Dataset entries:
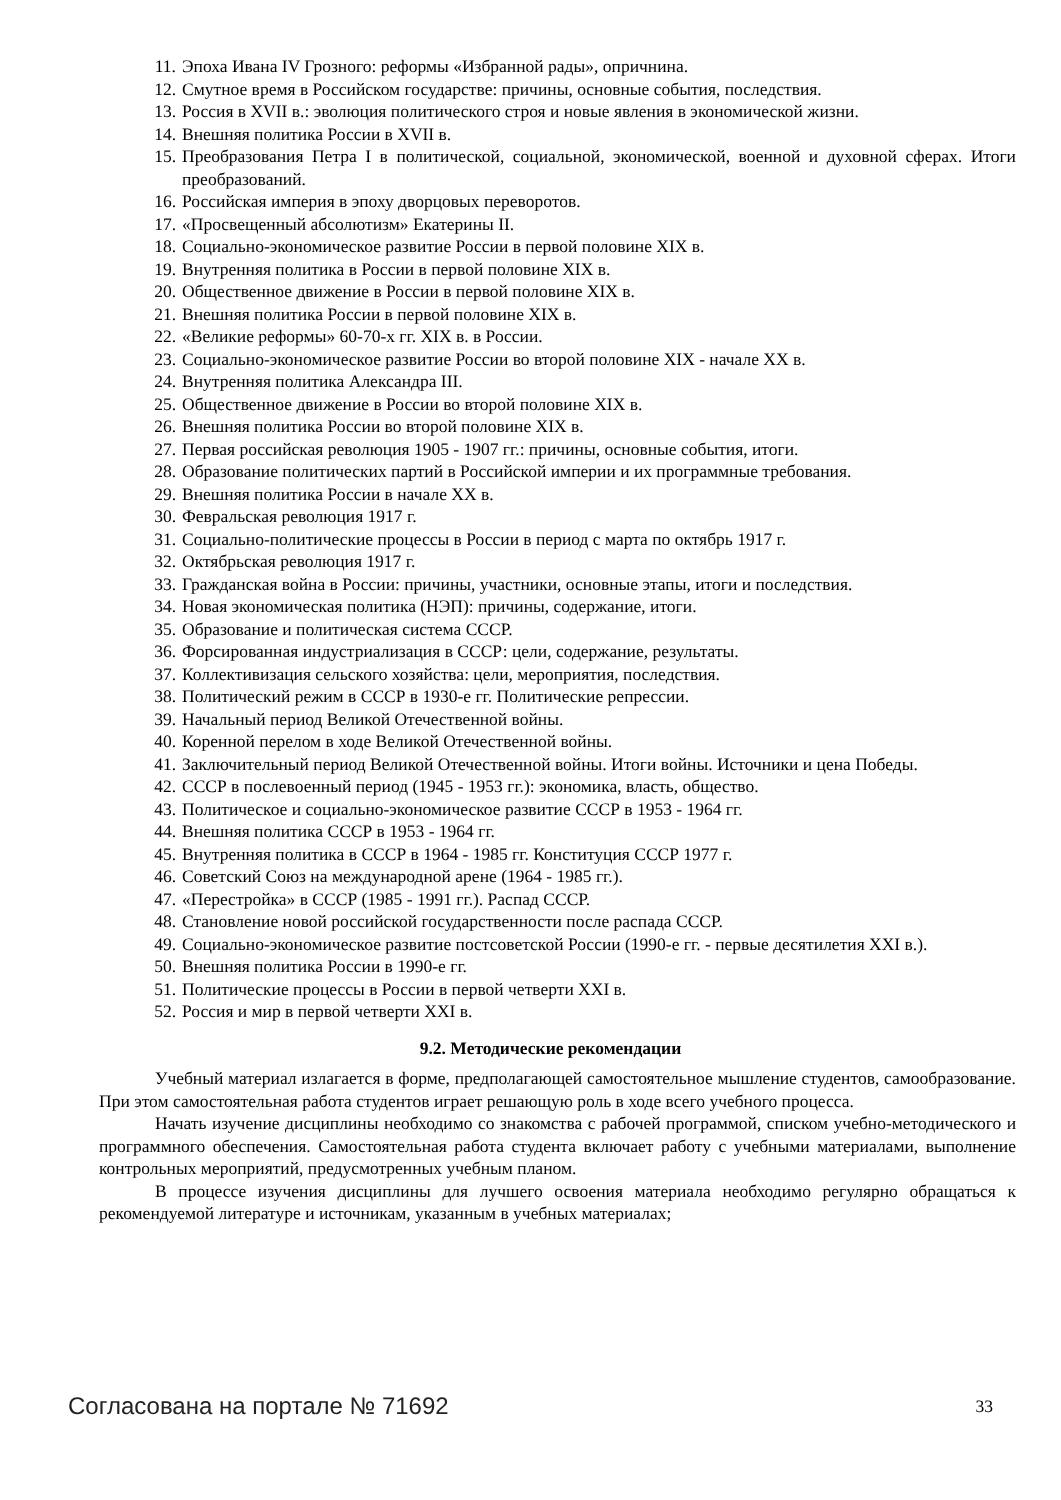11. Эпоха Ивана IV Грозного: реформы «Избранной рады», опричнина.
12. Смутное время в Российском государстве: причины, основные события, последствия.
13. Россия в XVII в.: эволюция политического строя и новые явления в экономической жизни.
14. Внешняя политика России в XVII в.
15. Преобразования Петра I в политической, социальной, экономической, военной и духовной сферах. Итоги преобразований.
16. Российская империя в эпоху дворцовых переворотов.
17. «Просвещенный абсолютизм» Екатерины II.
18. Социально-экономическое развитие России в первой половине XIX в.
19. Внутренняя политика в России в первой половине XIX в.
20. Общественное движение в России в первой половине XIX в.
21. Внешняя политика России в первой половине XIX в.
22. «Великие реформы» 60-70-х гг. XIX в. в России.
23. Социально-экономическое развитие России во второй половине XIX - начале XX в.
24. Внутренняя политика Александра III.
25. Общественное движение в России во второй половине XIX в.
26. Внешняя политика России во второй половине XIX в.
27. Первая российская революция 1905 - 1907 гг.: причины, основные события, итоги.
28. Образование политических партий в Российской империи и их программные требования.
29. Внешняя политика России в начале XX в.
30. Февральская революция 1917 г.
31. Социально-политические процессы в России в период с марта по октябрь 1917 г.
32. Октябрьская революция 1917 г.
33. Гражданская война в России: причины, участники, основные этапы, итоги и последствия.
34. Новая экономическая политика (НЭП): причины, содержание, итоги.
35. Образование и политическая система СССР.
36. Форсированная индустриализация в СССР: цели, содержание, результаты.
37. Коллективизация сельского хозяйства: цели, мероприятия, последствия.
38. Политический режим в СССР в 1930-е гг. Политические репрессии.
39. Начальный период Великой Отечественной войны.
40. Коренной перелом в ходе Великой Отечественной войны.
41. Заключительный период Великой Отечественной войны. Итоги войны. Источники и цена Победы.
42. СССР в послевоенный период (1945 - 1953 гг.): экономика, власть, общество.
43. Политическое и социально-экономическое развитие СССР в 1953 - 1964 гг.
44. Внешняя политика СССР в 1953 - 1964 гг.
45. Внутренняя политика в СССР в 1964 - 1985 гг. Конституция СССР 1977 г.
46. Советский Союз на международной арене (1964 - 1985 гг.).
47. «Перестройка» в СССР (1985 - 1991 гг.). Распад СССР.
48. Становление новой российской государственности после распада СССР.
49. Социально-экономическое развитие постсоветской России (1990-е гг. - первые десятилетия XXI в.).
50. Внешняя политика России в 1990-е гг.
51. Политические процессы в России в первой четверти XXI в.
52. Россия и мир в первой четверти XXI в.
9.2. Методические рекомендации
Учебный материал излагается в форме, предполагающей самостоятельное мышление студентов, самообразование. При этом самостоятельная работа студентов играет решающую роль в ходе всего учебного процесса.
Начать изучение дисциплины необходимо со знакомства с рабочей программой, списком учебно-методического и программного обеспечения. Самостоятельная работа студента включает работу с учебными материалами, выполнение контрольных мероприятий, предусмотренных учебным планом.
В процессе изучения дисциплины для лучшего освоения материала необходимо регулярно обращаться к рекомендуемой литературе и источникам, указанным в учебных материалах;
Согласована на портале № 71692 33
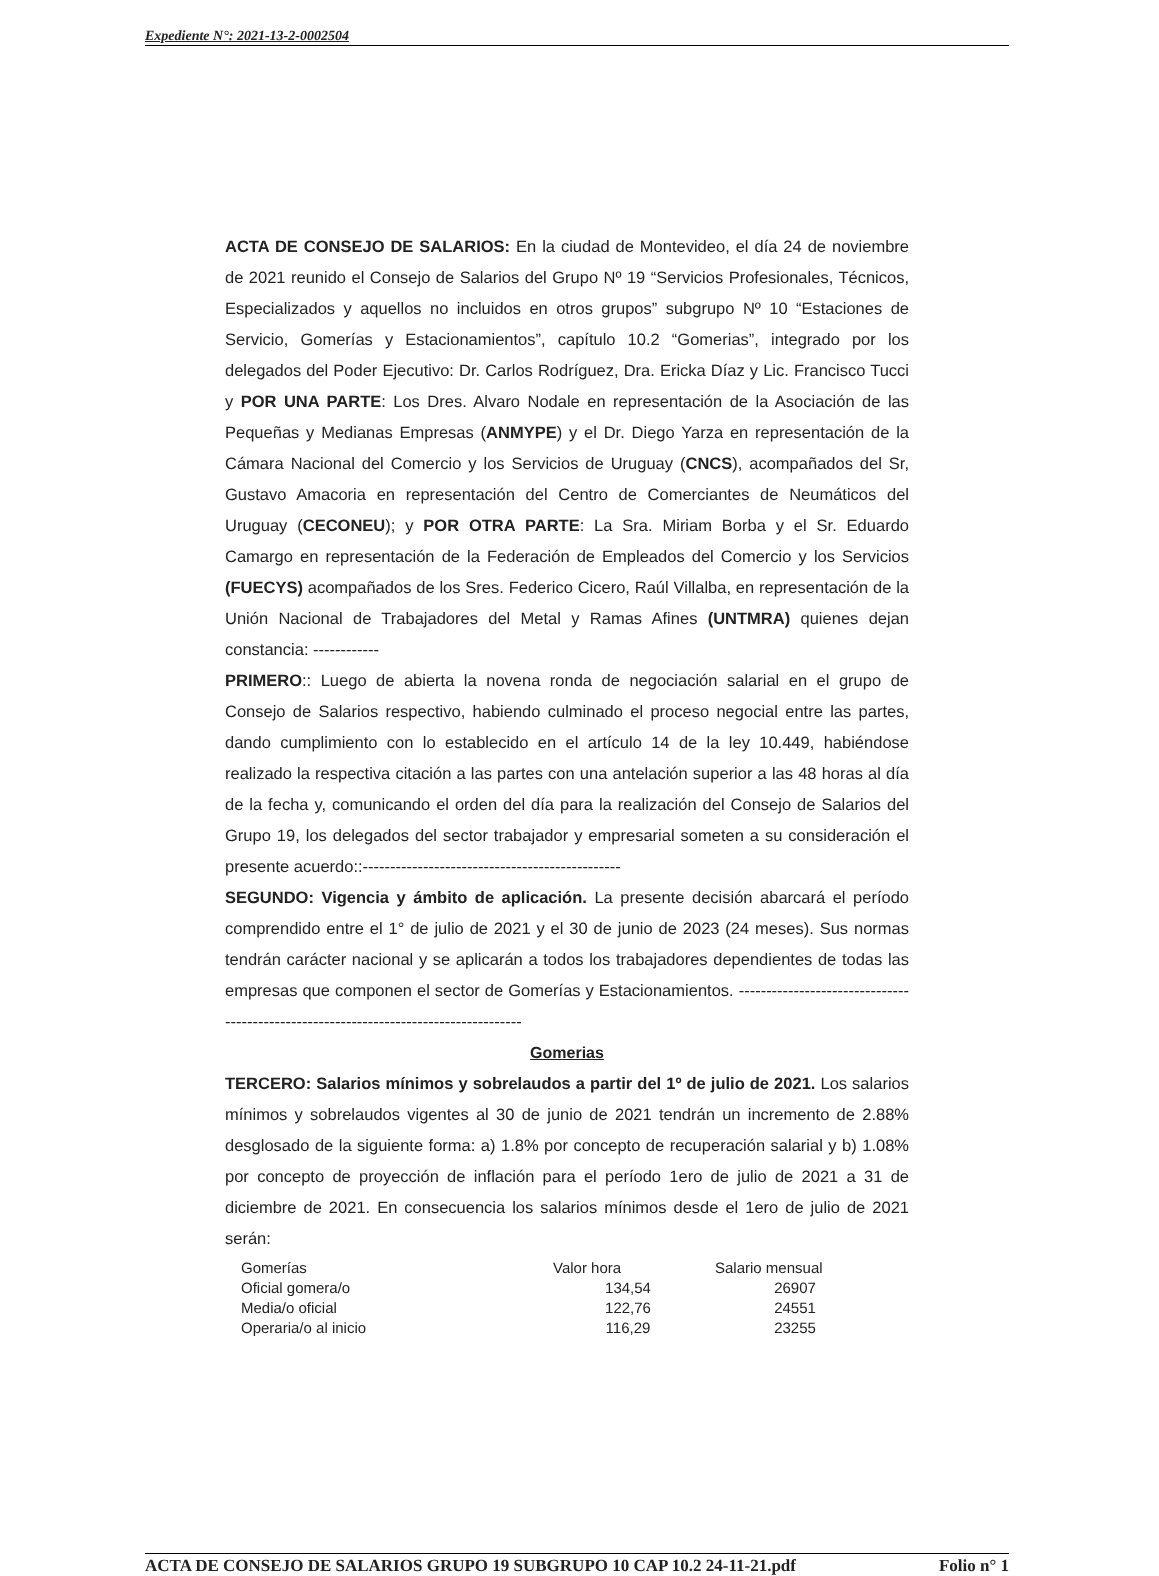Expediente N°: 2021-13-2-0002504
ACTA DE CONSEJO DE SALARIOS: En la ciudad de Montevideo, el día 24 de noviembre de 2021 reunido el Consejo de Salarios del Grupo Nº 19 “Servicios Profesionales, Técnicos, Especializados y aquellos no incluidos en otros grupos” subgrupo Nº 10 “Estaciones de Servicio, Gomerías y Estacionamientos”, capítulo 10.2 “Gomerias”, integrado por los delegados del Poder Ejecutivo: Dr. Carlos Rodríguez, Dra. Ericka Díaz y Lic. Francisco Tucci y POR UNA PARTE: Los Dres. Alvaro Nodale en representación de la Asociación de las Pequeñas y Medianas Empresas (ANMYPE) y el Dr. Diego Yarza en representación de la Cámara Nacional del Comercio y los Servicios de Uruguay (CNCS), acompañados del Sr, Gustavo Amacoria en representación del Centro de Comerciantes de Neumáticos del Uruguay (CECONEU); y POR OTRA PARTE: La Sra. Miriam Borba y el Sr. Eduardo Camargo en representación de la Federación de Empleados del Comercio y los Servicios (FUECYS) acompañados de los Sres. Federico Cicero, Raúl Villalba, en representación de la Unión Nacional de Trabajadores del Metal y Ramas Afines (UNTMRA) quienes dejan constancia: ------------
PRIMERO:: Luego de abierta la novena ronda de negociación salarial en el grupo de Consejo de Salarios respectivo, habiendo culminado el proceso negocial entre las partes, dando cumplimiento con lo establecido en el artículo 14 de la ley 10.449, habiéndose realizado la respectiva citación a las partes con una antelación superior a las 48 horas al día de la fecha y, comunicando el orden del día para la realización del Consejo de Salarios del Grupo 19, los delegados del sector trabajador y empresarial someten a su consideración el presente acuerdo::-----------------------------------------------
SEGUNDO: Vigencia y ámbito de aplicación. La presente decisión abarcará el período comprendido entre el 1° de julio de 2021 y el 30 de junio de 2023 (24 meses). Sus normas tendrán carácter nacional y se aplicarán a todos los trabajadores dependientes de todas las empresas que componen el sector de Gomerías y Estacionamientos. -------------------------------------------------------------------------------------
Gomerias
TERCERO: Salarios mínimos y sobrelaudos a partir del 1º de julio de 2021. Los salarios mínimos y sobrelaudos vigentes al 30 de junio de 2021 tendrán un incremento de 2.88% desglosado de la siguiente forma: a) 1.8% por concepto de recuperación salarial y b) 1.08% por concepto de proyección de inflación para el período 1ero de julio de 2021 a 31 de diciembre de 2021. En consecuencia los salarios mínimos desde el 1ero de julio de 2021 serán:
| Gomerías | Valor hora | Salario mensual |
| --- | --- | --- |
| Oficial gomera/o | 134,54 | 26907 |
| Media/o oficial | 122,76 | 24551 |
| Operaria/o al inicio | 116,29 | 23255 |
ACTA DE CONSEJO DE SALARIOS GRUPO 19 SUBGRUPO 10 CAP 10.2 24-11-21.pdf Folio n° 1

> [DIRECTIONS FOR THIS TASK] Starting at the line that has "29. Внешняя политика России в начале XX в." in the records above, restate word for word every line until the one that has "48. Становление новой", and include that one as well.

> [FINAL ANSWER]
29. Внешняя политика России в начале XX в.
30. Февральская революция 1917 г.
31. Социально-политические процессы в России в период с марта по октябрь 1917 г.
32. Октябрьская революция 1917 г.
33. Гражданская война в России: причины, участники, основные этапы, итоги и последствия.
34. Новая экономическая политика (НЭП): причины, содержание, итоги.
35. Образование и политическая система СССР.
36. Форсированная индустриализация в СССР: цели, содержание, результаты.
37. Коллективизация сельского хозяйства: цели, мероприятия, последствия.
38. Политический режим в СССР в 1930-е гг. Политические репрессии.
39. Начальный период Великой Отечественной войны.
40. Коренной перелом в ходе Великой Отечественной войны.
41. Заключительный период Великой Отечественной войны. Итоги войны. Источники и цена Победы.
42. СССР в послевоенный период (1945 - 1953 гг.): экономика, власть, общество.
43. Политическое и социально-экономическое развитие СССР в 1953 - 1964 гг.
44. Внешняя политика СССР в 1953 - 1964 гг.
45. Внутренняя политика в СССР в 1964 - 1985 гг. Конституция СССР 1977 г.
46. Советский Союз на международной арене (1964 - 1985 гг.).
47. «Перестройка» в СССР (1985 - 1991 гг.). Распад СССР.
48. Становление новой российской государственности после распада СССР.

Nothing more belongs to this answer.